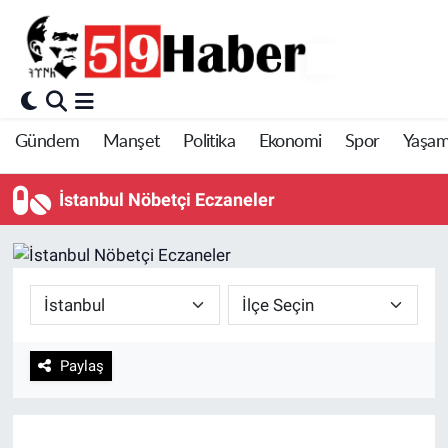
Gündem
Manşet
Politika
Ekonomi
Spor
Yaşa
İstanbul Nöbetçi Eczaneler
Paylaş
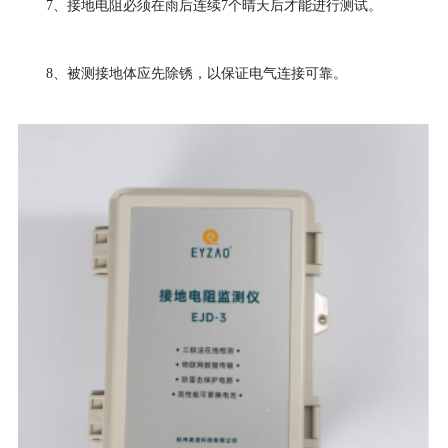
7、接地电阻必须在雨后连续7个晴天后才能进行测试。
8、被测接地体应先除锈，以保证电气连接可靠。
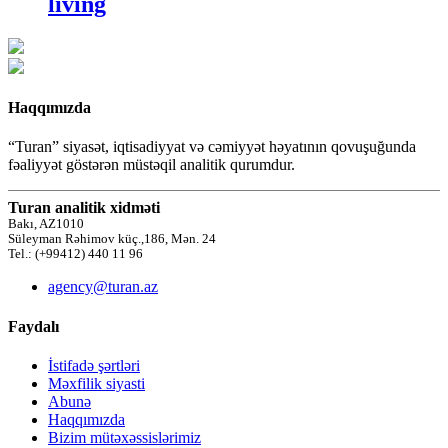
living
Haqqımızda
“Turan” siyasət, iqtisadiyyat və cəmiyyət həyatının qovuşuğunda
fəaliyyət göstərən müstəqil analitik qurumdur.
Turan analitik xidməti
Bakı, AZ1010
Süleyman Rəhimov küç.,186, Mən. 24
Tel.: (+99412) 440 11 96
agency@turan.az
Faydalı
İstifadə şərtləri
Məxfilik siyasti
Abunə
Haqqımızda
Bizim mütəxəssislərimiz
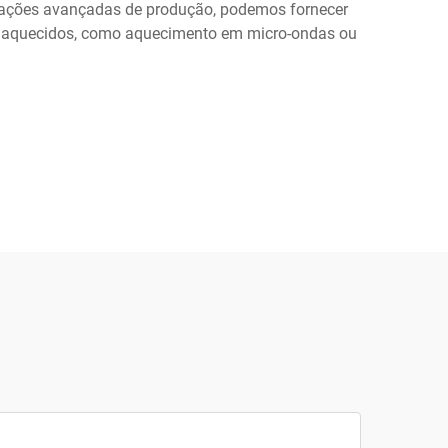
lações avançadas de produção, podemos fornecer
r aquecidos, como aquecimento em micro-ondas ou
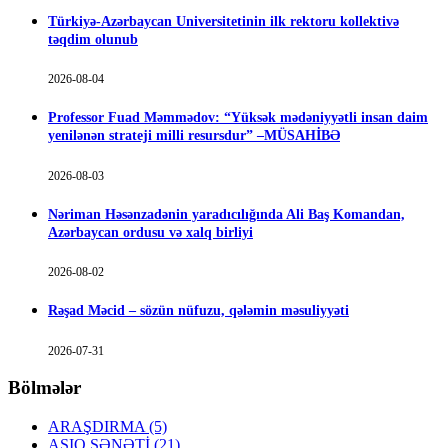
Türkiyə-Azərbaycan Universitetinin ilk rektoru kollektivə
təqdim olunub
2026-08-04
Professor Fuad Məmmədov: “Yüksək mədəniyyətli insan daim
yenilənən strateji milli resursdur” –MÜSAHİBƏ
2026-08-03
Nəriman Həsənzadənin yaradıcılığında Ali Baş Komandan,
Azərbaycan ordusu və xalq birliyi
2026-08-02
Rəşad Məcid – sözün nüfuzu, qələmin məsuliyyəti
2026-07-31
Bölmələr
ARAŞDIRMA
(5)
AŞIQ SƏNƏTİ
(21)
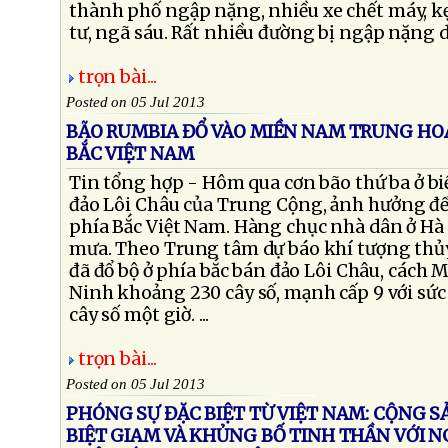
thành phố ngập nặng, nhiều xe chết máy, kẹ
tư, ngã sáu. Rất nhiều đường bị ngập nặng dù
trọn bài...
Posted on 05 Jul 2013
BÃO RUMBIA ĐỔ VÀO MIỀN NAM TRUNG HOA
BẮC VIỆT NAM
Tin tổng hợp - Hôm qua cơn bão thứ ba ở bi
đảo Lôi Châu của Trung Cộng, ảnh hưởng đế
phía Bắc Việt Nam. Hàng chục nhà dân ở Hà
mưa. Theo Trung tâm dự báo khí tượng thủ
đã đổ bộ ở phía bắc bán đảo Lôi Châu, cách
Ninh khoảng 230 cây số, mạnh cấp 9 với sức
cây số một giờ. ...
trọn bài...
Posted on 05 Jul 2013
PHÓNG SỰ ĐẶC BIỆT TỪ VIỆT NAM: CỘNG 
BIỆT GIAM VÀ KHỦNG BỐ TINH THẦN VỚI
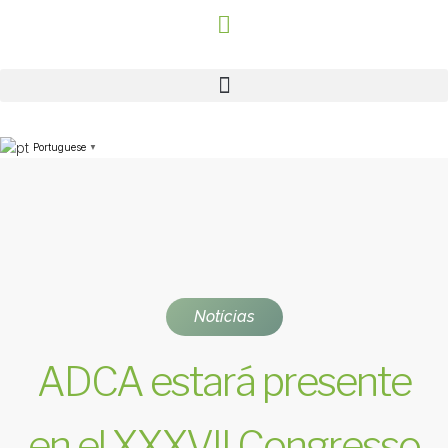
Portuguese
▼
Notícias
ADCA estará presente
en el XXXVII Congresso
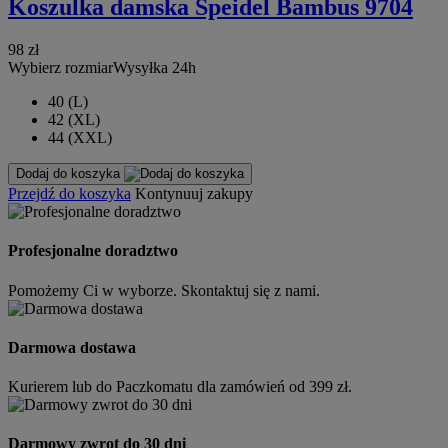
Koszulka damska Speidel Bambus 9704
98 zł
Wybierz rozmiar
Wysyłka 24h
40 (L)
42 (XL)
44 (XXL)
Dodaj do koszyka
Przejdź do koszyka
Kontynuuj zakupy
Profesjonalne doradztwo
Pomożemy Ci w wyborze. Skontaktuj się z nami.
Darmowa dostawa
Kurierem lub do Paczkomatu dla zamówień od 399 zł.
Darmowy zwrot do 30 dni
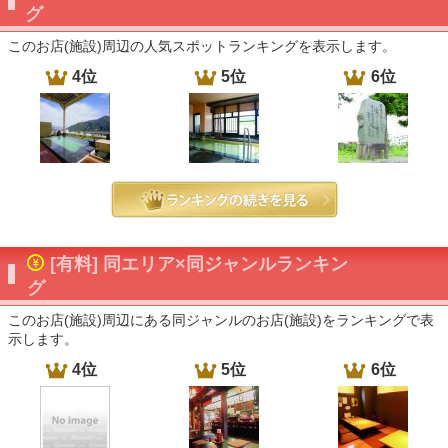
グ
このお店(施設)周辺の人気スポットランキングを表示します。
4位
5位
6位
[有料] 同エリア×同ジャンルランキン
グ
このお店(施設)周辺にある同ジャンルのお店(施設)をランキングで表
示します。
4位
5位
6位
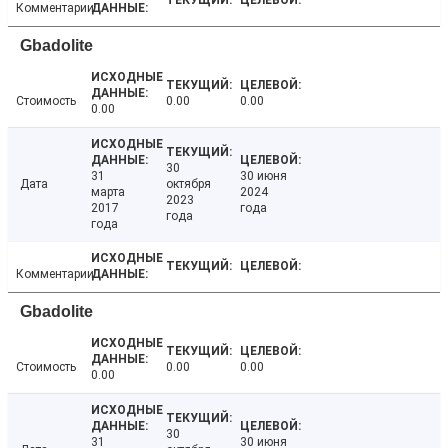
Комментарии
Gbadolite
Стоимость
0.00
0.00
0.00
30
31
30 июня
Дата
октября
марта
2024
2023
2017
года
года
года
Комментарии
Gbadolite
Стоимость
0.00
0.00
0.00
30
31
30 июня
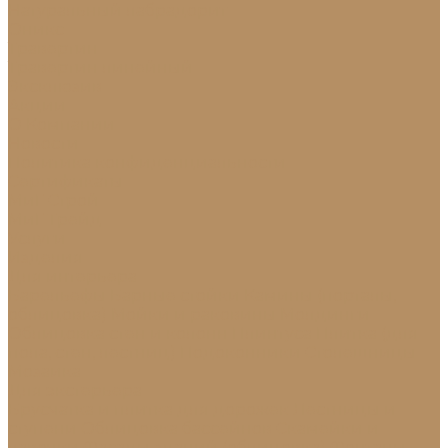
Натуральный лабрадорит
Оникс
Травертин
Травертин линейный
Эксклюзив
Акции
О Компании
Новости
Политика конфиденциальности
Сертификаты
МиГ Строй
МиГ Трейд
Услуги
Изделия
Для интерьера
Барельефы
Барные стойки
Камины (порталы,
облицовка)
Мойки и раковины
Молдинги
Облицовка стен и колонн
Плинтуса
Плитка (для
пола, стен, лестниц)
Подоконники
Столешницы
Мозаика
Для экстерьера
Брусчатка и плитка для дорожек
Лестницы и
ступени
Облицовка бассейнов
Скамейки и
лавочки
Фасады зданий (облицовка)
Фонтаны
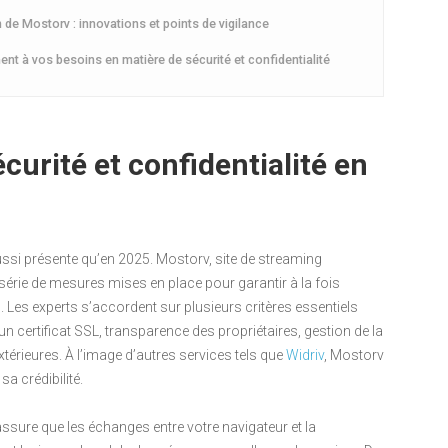
 de Mostorv : innovations et points de vigilance
ment à vos besoins en matière de sécurité et confidentialité
écurité et confidentialité en
ussi présente qu’en 2025. Mostorv, site de streaming
série de mesures mises en place pour garantir à la fois
rs. Les experts s’accordent sur plusieurs critères essentiels
’un certificat SSL, transparence des propriétaires, gestion de la
extérieures. À l’image d’autres services tels que
Widriv
, Mostorv
a crédibilité.
sure que les échanges entre votre navigateur et la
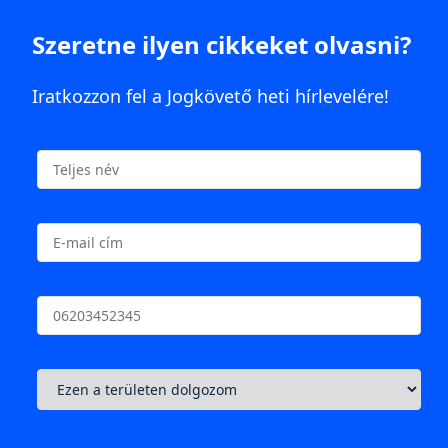
Szeretne ilyen cikkeket olvasni?
Iratkozzon fel a Jogkövető heti hírlevelére!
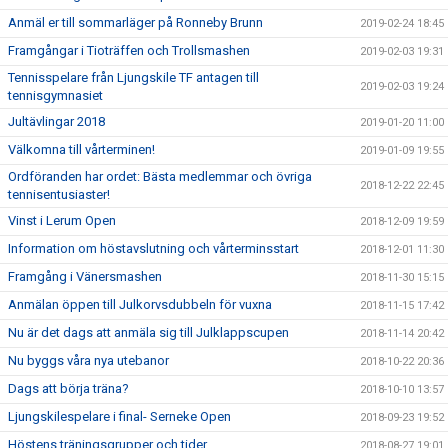
Anmäl er till sommarläger på Ronneby Brunn
2019-02-24 18:45
Framgångar i Tioträffen och Trollsmashen
2019-02-03 19:31
Tennisspelare från Ljungskile TF antagen till
2019-02-03 19:24
tennisgymnasiet
Jultävlingar 2018
2019-01-20 11:00
Välkomna till vårterminen!
2019-01-09 19:55
Ordföranden har ordet: Bästa medlemmar och övriga
2018-12-22 22:45
tennisentusiaster!
Vinst i Lerum Open
2018-12-09 19:59
Information om höstavslutning och vårterminsstart
2018-12-01 11:30
Framgång i Vänersmashen
2018-11-30 15:15
Anmälan öppen till Julkorvsdubbeln för vuxna
2018-11-15 17:42
Nu är det dags att anmäla sig till Julklappscupen
2018-11-14 20:42
Nu byggs våra nya utebanor
2018-10-22 20:36
Dags att börja träna?
2018-10-10 13:57
Ljungskilespelare i final- Serneke Open
2018-09-23 19:52
Höstens träningsgrupper och tider
2018-08-27 19:01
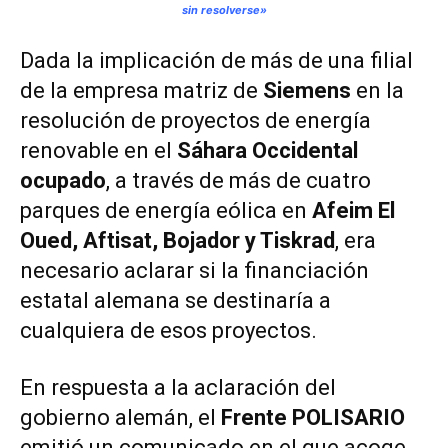
sin resolverse»
Dada la implicación de más de una filial
de la empresa matriz de
Siemens
en la
resolución de proyectos de energía
renovable en el
Sáhara Occidental
ocupado
, a través de más de cuatro
parques de energía eólica en
Afeim El
Oued, Aftisat, Bojador y Tiskrad
, era
necesario aclarar si la financiación
estatal alemana se destinaría a
cualquiera de esos proyectos.
En respuesta a la aclaración del
gobierno alemán, el
Frente POLISARIO
emitió un comunicado en el que acoge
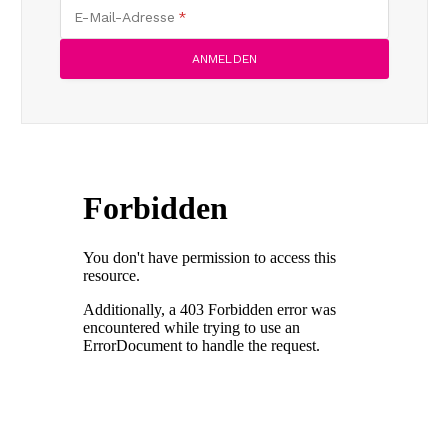
E-Mail-Adresse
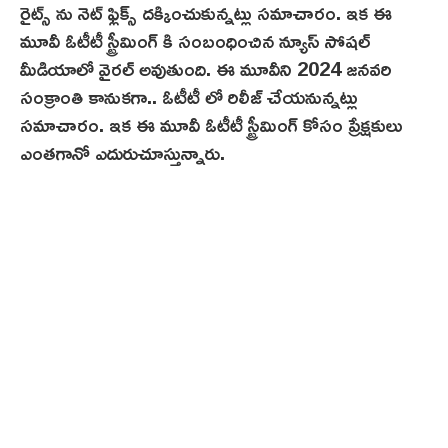
రైట్స్ ను నెట్ ఫ్లిక్స్ దక్కించుకున్నట్లు సమాచారం. ఇక ఈ
మూవీ ఓటీటీ స్ట్రీమింగ్ కి సంబంధించిన న్యూస్ సోషల్
మీడియాలో వైరల్ అవుతుంది. ఈ మూవీని 2024 జనవరి
సంక్రాంతి కానుకగా.. ఓటీటీ లో రిలీజ్ చేయనున్నట్లు
సమాచారం. ఇక ఈ మూవీ ఓటీటీ స్ట్రీమింగ్ కోసం ప్రేక్షకులు
ఎంతగానో ఎదురుచూస్తున్నారు.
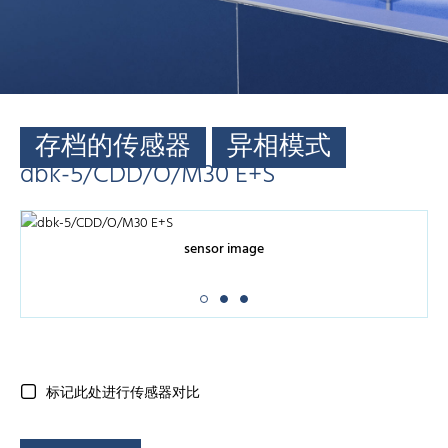
存档的传感器
异相模式
dbk-5/CDD/O/M30 E+S
sensor image
标记此处进行传感器对比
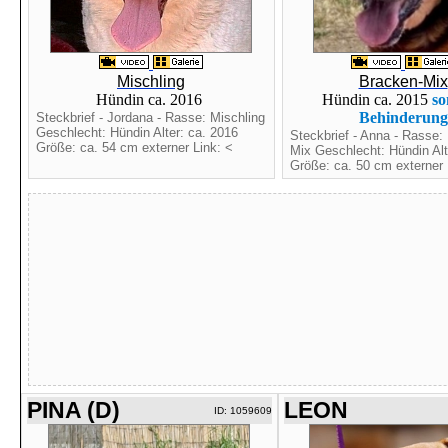
Mischling
Bracken-Mix
Hündin ca. 2016
Hündin ca. 2015
so
Behinderung
Steckbrief - Jordana - Rasse: Mischling
Geschlecht: Hündin Alter: ca. 2016
Steckbrief - Anna - Rasse:
Größe: ca. 54 cm externer Link: <
Mix Geschlecht: Hündin Alt
Größe: ca. 50 cm externer 
PINA (D)
LEON
ID: 1059609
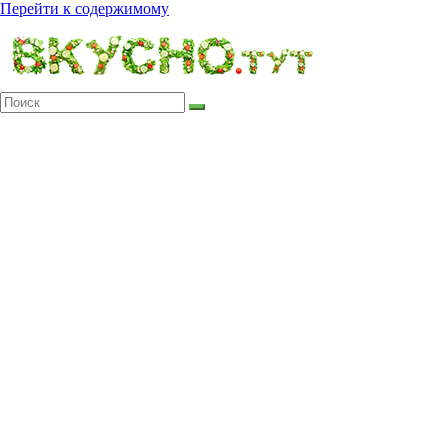
Перейти к содержимому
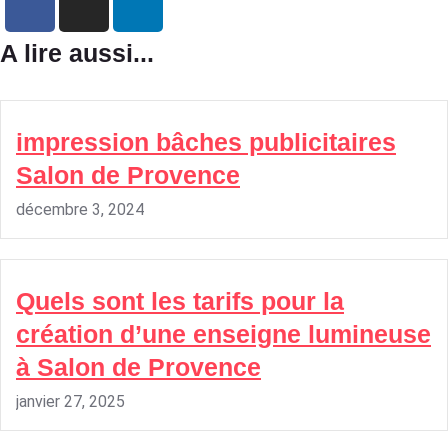
A lire aussi...
impression bâches publicitaires
Salon de Provence
décembre 3, 2024
Quels sont les tarifs pour la
création d’une enseigne lumineuse
à Salon de Provence
janvier 27, 2025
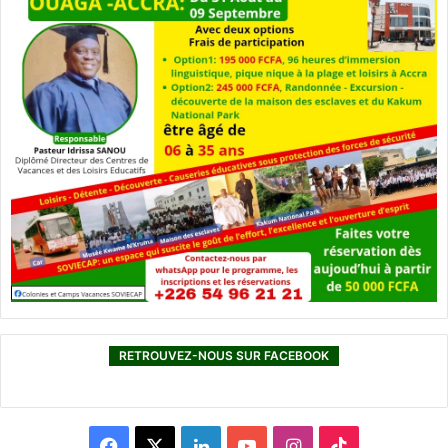
RETROUVEZ-NOUS SUR FACEBOOK
F
X
L
Y
I
T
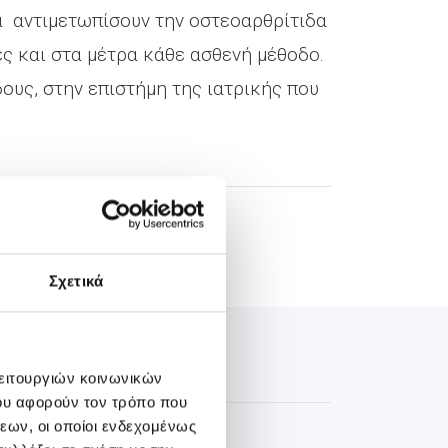
να αντιμετωπίσουν την οστεοαρθρίτιδα
ς και στα μέτρα κάθε ασθενή μέθοδο.
ους, στην επιστήμη της ιατρικής που
Σχετικά
λειτουργιών κοινωνικών
ου αφορούν τον τρόπο που
εων, οι οποίοι ενδεχομένως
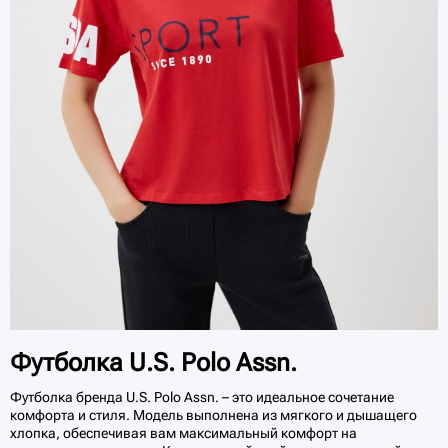
Футболка U.S. Polo Assn.
Футболка бренда U.S. Polo Assn. – это идеальное сочетание
комфорта и стиля. Модель выполнена из мягкого и дышащего
хлопка, обеспечивая вам максимальный комфорт на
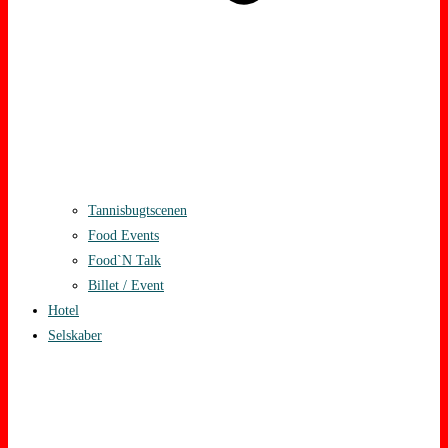
Tannisbugtscenen
Food Events
Food`N Talk
Billet / Event
Hotel
Selskaber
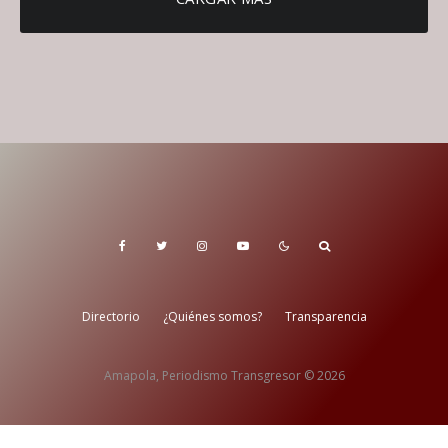
Directorio
¿Quiénes somos?
Transparencia
Amapola, Periodismo Transgresor © 2026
==*==
◆ YOUR ASSIGNMENT:
Edit the entries from the start through the line containing "r aquecidos, como", replacing every "Haqqımızda" with "Əlaqə" and keeping everything else the same. Give back only those lines, without the pictures.

◆ EXPECTED ANSWER:
Gündem
Manşet
Politika
Ekonomi
Spor
Yaşa
İstanbul Nöbetçi Eczaneler
Paylaş
7、接地电阻必须在雨后连续7个晴天后才能进行测试。
8、被测接地体应先除锈，以保证电气连接可靠。
living
Əlaqə
“Turan” siyasət, iqtisadiyyat və cəmiyyət həyatının qovuşuğunda
fəaliyyət göstərən müstəqil analitik qurumdur.
Turan analitik xidməti
Bakı, AZ1010
Süleyman Rəhimov küç.,186, Mən. 24
Tel.: (+99412) 440 11 96
agency@turan.az
Faydalı
İstifadə şərtləri
Məxfilik siyasti
Abunə
Əlaqə
Bizim mütəxəssislərimiz
lações avançadas de produção, podemos fornecer
r aquecidos, como aquecimento em micro-ondas ou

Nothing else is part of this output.